Nevertheless, ZymeFlow was bought with synergies in mind. Three years ago, ShawKwei acquired CR3 Group, a Thailand-headquartered energy engineering services provider active across India, Southeast Asia, and the United Arab Emirates. The company mainly serves oil and gas and chemicals producers, and part of the investment thesis is to expand into low-carbon areas like liquefied natural gas and hydrogen.

Houston-based ZymeFlow essentially enables ShawKwei to have a broader discussion with the same set of petrochemical customers as they address this transition. The company has created decontamination solutions – based on biodegradable chemistries – that are effective and environmentally friendly, helping customers lower costs and reduce facility downtime while meeting sustainability goals.

“ZymeFlow and CR3 go hand in glove. When a facility needs to undergo maintenance, you turn off the reactors, decontaminate the hydrogen sulphide and other cases, and then you do the maintenance. ZymeFlow handles the first step in the process and CR3 handles the second,” Shaw explained.

“Our decarbonisation strategy isn’t just about liquefied natural gas and hydrogen; it also involves making the current hydrocarbon chain more efficient. That is part of what ZymeFlow does.”

If the CTL deal was driven by the need to shift manufacturing from Asia to North America, then ZymeFlow is indicative of how technology is moving in the other direction. Half of the company’s sales are overseas, largely because most of the growth in oil refining and petrochemicals is happening in Asia and the Middle East. Major clients include India’s Reliance Industries and Saudi Arabia’s Saudi Aramco.

However, Shaw does not expect North America’s technology advantage to persist in the long term.

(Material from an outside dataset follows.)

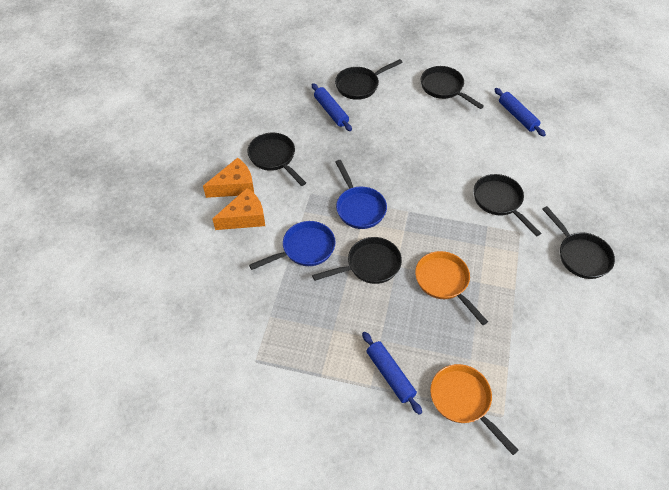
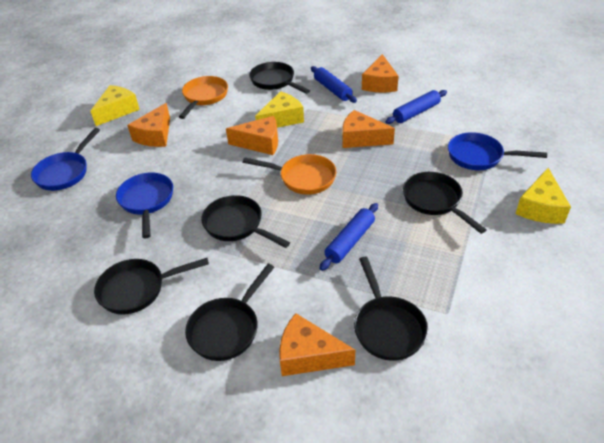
blue pan: [249,221,335,270] [335,160,387,229] = 2 -> [31,128,100,191] [116,172,173,239] [448,132,547,170] = 3
orange cheese: [203,158,254,198] [212,188,265,230] = 2 -> [127,103,170,147] [226,116,278,155] [279,313,355,376] [342,110,395,148] [362,54,399,93] = 5
yellow cheese: none = 0 -> [91,85,140,126] [255,91,304,128] [515,168,571,224] = 3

India is now home to the world’s largest oil refinery – Reliance’s Jamnagar facility in Gujarat, which occupies nearly as much space as Manhattan – and Petronas and Saudi Aramco are working on a similarly ambitious project in Malaysia called PRefChem.

“Under decarbonisation, we will see the closure of facilities in Europe and then in North America. Asia and the Middle East will be last. Traditionally, the expertise has been in Europe and North America, but now all the big new facilities are being built here. Asia and the Middle East are getting up the curve quickly, and they represent the future of the industry.”